GUIDEKW: alertes TradingViewMAJ: 20/03/2026

Alertes TradingView (2026) : serveur, webhooks, templates & erreurs à éviter

Guide TradingView alerts 2026 : alertes serveur vs client, multi-conditions, webhooks, templates et checklist de fiabilité.

Réponse rapide
  • Les alertes serveur sont utiles car elles continuent même si votre navigateur est fermé.
  • La fiabilité vient d’un principe simple : peu d’alertes, bien nommées, testées sur un actif et une unité de temps précise.
  • Si vous utilisez des webhooks, testez votre payload et prévoyez des garde-fous (doublons, latence, marché fermé).

Les alertes sont l’un des meilleurs leviers de TradingView : elles transforment un graphique “passif” en système de notification.

Le piège classique : multiplier les alertes et finir par ne plus leur faire confiance.

Types d’alertes

Vous allez croiser (selon plan et fonctionnalités) plusieurs catégories :

  • alertes sur prix (niveau, cassure, variation),
  • alertes sur indicateurs (RSI, MA, MACD…),
  • alertes sur stratégies / scripts (Pine Script),
  • alertes liées à une condition “composite” (combiner plusieurs signaux).

La règle d’or : une alerte = un objectif clair (entrée, sortie, invalidation).

Multi‑conditions : réduire le bruit

Pour éviter les faux signaux, vous pouvez structurer vos alertes autour de :

  • une condition principale (ex. cassure d’un niveau),
  • un filtre (ex. tendance haussière sur une MA),
  • un contexte (ex. volume ou volatilité),
  • et une règle de déclenchement (ex. “à la clôture” plutôt qu’intrabar).

Plus votre règle est explicite, plus l’alerte est utile.

Webhooks : automatisation, mais discipline

Un webhook est pertinent si vous connectez TradingView à :

  • un serveur perso,
  • un outil d’automatisation,
  • un bot ou une plateforme externe.

Checklist webhook minimaliste :

  • un message/payload stable (format constant),
  • un identifiant d’alerte (pour éviter les doublons),
  • un mode de déclenchement clair (ex. bar close),
  • une gestion côté serveur (idempotence, erreurs, retries).

Templates : standardiser ce qui marche

Vous gagnez beaucoup en construisant une “bibliothèque” :

  • 3 alertes “core” (entrée / stop / sortie),
  • un modèle de nommage (actif + timeframe + signal),
  • un modèle de message (actif, prix, timeframe, contexte).

Ce sont vos templates qui rendent votre système reproductible.

Checklist de fiabilité

  • Je sais pourquoi l’alerte existe (et quelle action elle déclenche).
  • Je l’ai testée sur 1 actif et 1 timeframe (avant de dupliquer).
  • J’ai limité le nombre d’alertes actives pour rester lisible.
  • Je sais si elle déclenche intrabar ou à la clôture.
  • Si webhook : j’ai un garde-fou contre les doublons.

Si votre objectif est de “ne pas rater un mouvement”, souvenez‑vous : une alerte fiable vaut mieux que 20 alertes bruyantes.

Tester les alertes TradingView

Créez 3 alertes simples sur vos actifs (breakout, stop, confirmation) et vérifiez qu’elles se déclenchent comme prévu.

Ouvrir TradingView

FAQ

Les alertes fonctionnent-elles si je ferme TradingView ?

Oui, si vous utilisez des alertes serveur.

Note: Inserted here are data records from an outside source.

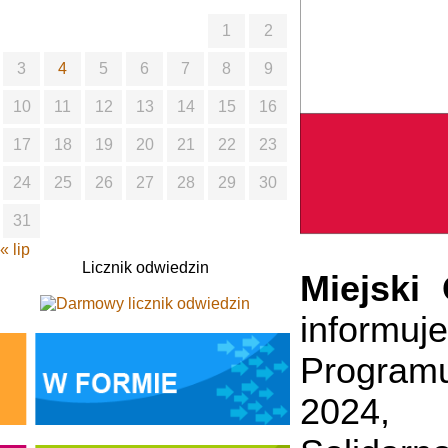
1
2
3
4
5
6
7
8
9
10
11
12
13
14
15
16
17
18
19
20
21
22
23
24
25
26
27
28
29
30
31
« lip
Licznik odwiedzin
Miejski
informu
Progra
2024, 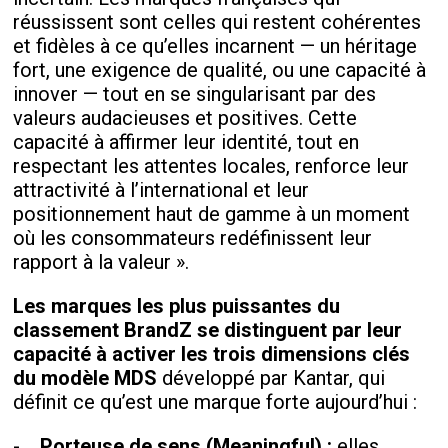
réussissent sont celles qui restent cohérentes
et fidèles à ce qu’elles incarnent — un héritage
fort, une exigence de qualité, ou une capacité à
innover — tout en se singularisant par des
valeurs audacieuses et positives. Cette
capacité à affirmer leur identité, tout en
respectant les attentes locales, renforce leur
attractivité à l’international et leur
positionnement haut de gamme à un moment
où les consommateurs redéfinissent leur
rapport à la valeur ».
Les marques les plus puissantes du
classement BrandZ se distinguent par leur
capacité à activer les trois dimensions clés
du modèle MDS
développé par Kantar, qui
définit ce qu’est une marque forte aujourd’hui :
-
Porteuse de sens (Meaningful) :
elles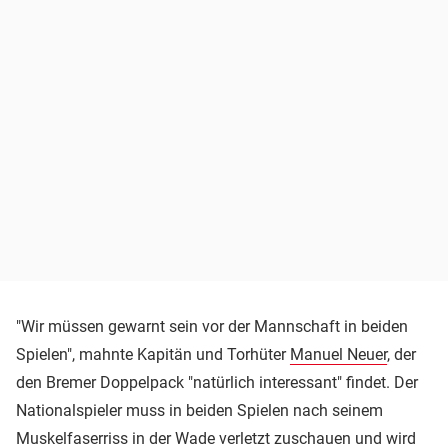
"Wir müssen gewarnt sein vor der Mannschaft in beiden
Spielen", mahnte Kapitän und Torhüter
Manuel Neuer
, der
den Bremer Doppelpack "natürlich interessant" findet. Der
Nationalspieler muss in beiden Spielen nach seinem
Muskelfaserriss in der Wade verletzt zuschauen und wird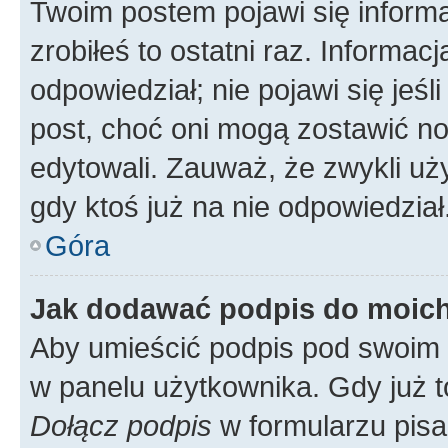
Twoim postem pojawi się informac
zrobiłeś to ostatni raz. Informacja
odpowiedział; nie pojawi się jeśl
post, choć oni mogą zostawić no
edytowali. Zauważ, że zwykli u
gdy ktoś już na nie odpowiedział
Góra
Jak dodawać podpis do moic
Aby umieścić podpis pod swoim 
w panelu użytkownika. Gdy już 
Dołącz podpis
w formularzu pisa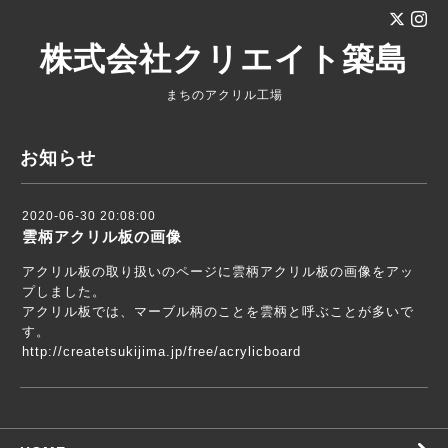
株式会社クリエイト築島
まちのアクリル工場
お知らせ
2020-06-30 20:08:00
雲柄アクリル板の画像
アクリル板の取り扱いのページに雲柄アクリル板の画像をアッ
プしました。
アクリル板では、マーブル柄のことを雲柄と呼ぶことが多いで
す。
http://createtsukijima.jp/free/acrylicboard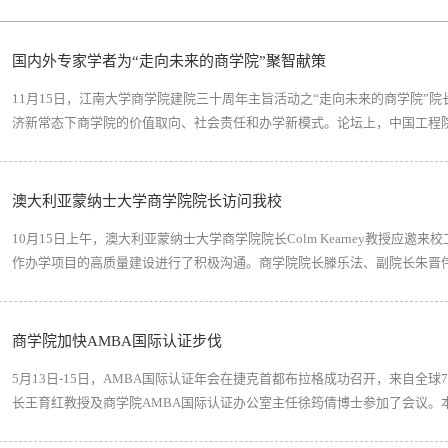
国内外专家学者为“走向未来的商学院”聚智献策
11月15日，江南大学商学院建院三十周年主旨活动之“走向未来的商学院”
济新常态下商学院的价值取向、社会责任和办学新模式。论坛上，中国工程
育部管理科学与工程学科类专业教学指导委员会委员、合肥工业大学管理科
据时代的产业发展思维》主旨报...
澳大利亚蒙纳士大学商学院院长访问我校
10月15日上午，澳大利亚蒙纳士大学商学院院长Colm Kearney教授应邀来校
作办学项目的高质量建设进行了积极沟通。商学院院长滕乐法、副院长朱晋
双方就工商管理（3+1）合作办学项目建设与评估、未来更高层次合作领域
步加强校际间的国际交流与教学科研...
商学院加快AMBA国际认证步伐
5月13日-15日，AMBA国际认证年会在捷克首都布拉格成功召开，来自全
长王育红教授及商学院AMBA国际认证办公室主任徐筠倩博士参加了会议。
学习的发展进程、MBA项目的发展趋势、MBA教学管理与创新、MBA项目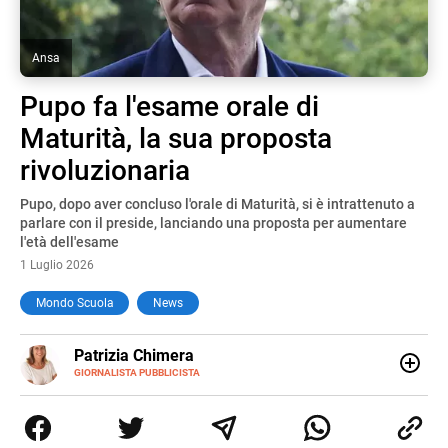
Ansa
Pupo fa l'esame orale di
Maturità, la sua proposta
rivoluzionaria
Pupo, dopo aver concluso l'orale di Maturità, si è intrattenuto a
parlare con il preside, lanciando una proposta per aumentare
l'età dell'esame
1 Luglio 2026
Mondo Scuola
News
E-
Patrizia Chimera
MAIL
LINKEDIN
GIORNALISTA PUBBLICISTA
Giornalista pubblicista, è appassionata di sostenibilità e
cultura. Dopo la laurea in scienze della comunicazione ha
collaborato con grandi gruppi editoriali e agenzie di
comunicazione specializzandosi nella scrittura di articoli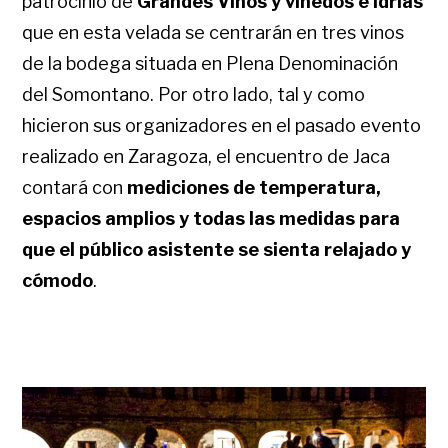
patrocinio de
Grandes Vinos y viñedos e Idrias
que en esta velada se centrarán en tres vinos
de la bodega situada en Plena Denominación
del Somontano. Por otro lado, tal y como
hicieron sus organizadores en el pasado evento
realizado en Zaragoza, el encuentro de Jaca
contará con
mediciones de temperatura,
espacios amplios y todas las medidas para
que el público asistente se sienta relajado y
cómodo
.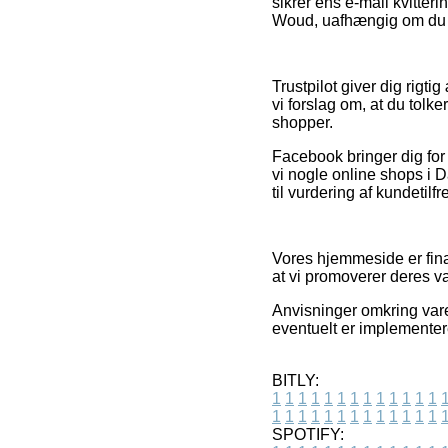
sikrer ens e-mail kvitter
Woud, uafhængig om du led
Trustpilot giver dig rigti
vi forslag om, at du to
shopper.
Facebook bringer dig for 
vi nogle online shops i
til vurdering af kundetil
Vores hjemmeside er finan
at vi promoverer deres va
Anvisninger omkring vare
eventuelt er implementer
BITLY:
1
1
1
1
1
1
1
1
1
1
1
1
1
1
1
1
1
1
1
1
1
1
1
1
1
1
SPOTIFY: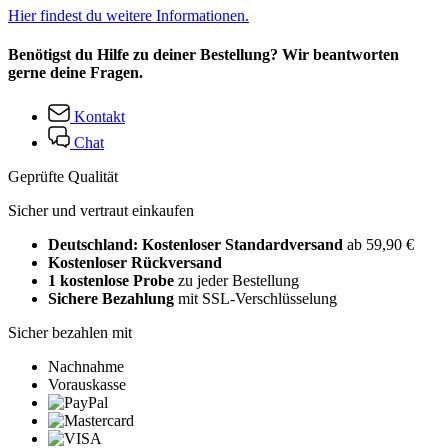
Hier findest du weitere Informationen.
Benötigst du Hilfe zu deiner Bestellung? Wir beantworten
gerne deine Fragen.
Kontakt
Chat
Geprüfte Qualität
Sicher und vertraut einkaufen
Deutschland: Kostenloser Standardversand
ab 59,90 €
Kostenloser Rückversand
1 kostenlose Probe
zu jeder Bestellung
Sichere Bezahlung
mit SSL-Verschlüsselung
Sicher bezahlen mit
Nachnahme
Vorauskasse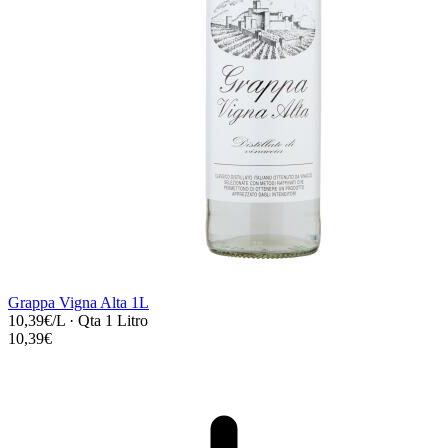
Grappa Vigna Alta 1L
10,39€/L
·
Qta 1 Litro
10,39€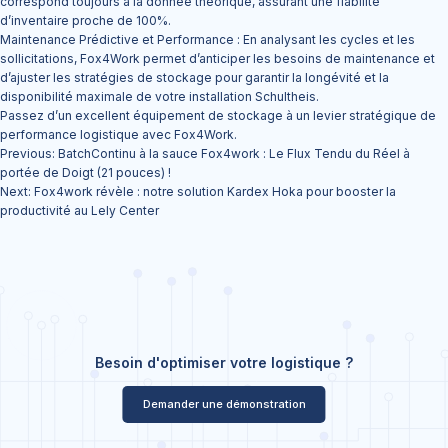
correspond toujours à la donnée théorique, assurant une fiabilité
d’inventaire proche de 100%.
​Maintenance Prédictive et Performance : En analysant les cycles et les
sollicitations, Fox4Work permet d’anticiper les besoins de maintenance et
d’ajuster les stratégies de stockage pour garantir la longévité et la
disponibilité maximale de votre installation Schultheis.
​Passez d’un excellent équipement de stockage à un levier stratégique de
performance logistique avec Fox4Work.
Navigation
Previous:
BatchContinu à la sauce Fox4work : Le Flux Tendu du Réel à
de
l’article
portée de Doigt (21 pouces) !
Next:
Fox4work révèle : notre solution Kardex Hoka pour booster la
productivité au Lely Center
Besoin d'optimiser votre logistique ?
Demander une démonstration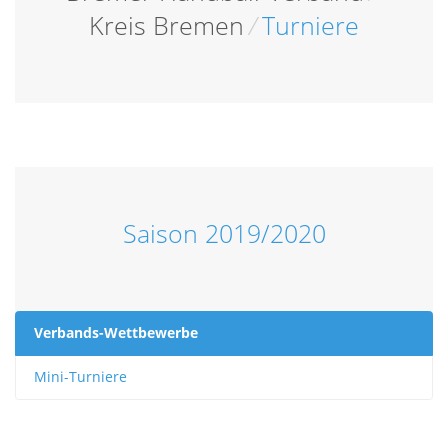
Kreis Bremen
/
Turniere
Saison 2019/2020
Verbands-Wettbewerbe
Mini-Turniere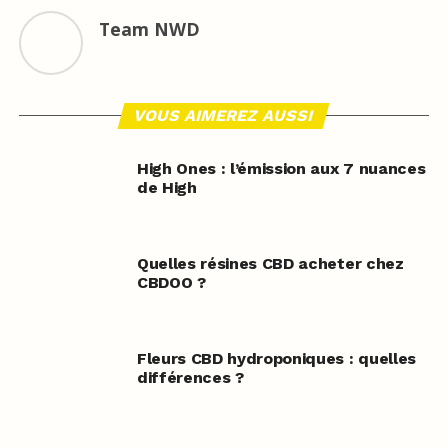
Team NWD
VOUS AIMEREZ AUSSI
High Ones : l’émission aux 7 nuances
de High
Quelles résines CBD acheter chez
CBDOO ?
Fleurs CBD hydroponiques : quelles
différences ?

Elles continuent de tourner côté TradingView et vous notifie selon le canal choisi.

Pourquoi mes alertes se déclenchent trop souvent ?

Souvent parce que la condition est trop large (ex. croisement bruité), l’unité de temps mal choisie, ou parce que vous n’avez pas ajouté de filtre (tendance, close vs intrabar).

À quoi sert un webhook TradingView ?

À envoyer un message HTTP à un service externe (bot, serveur, automation) quand l’alerte se déclenche.

Quelle est la meilleure pratique pour éviter les doublons ?

Nommer les alertes, limiter le nombre d’alertes actives, utiliser des conditions “once per bar close” quand pertinent, et gérer l’idempotence côté réception (webhook).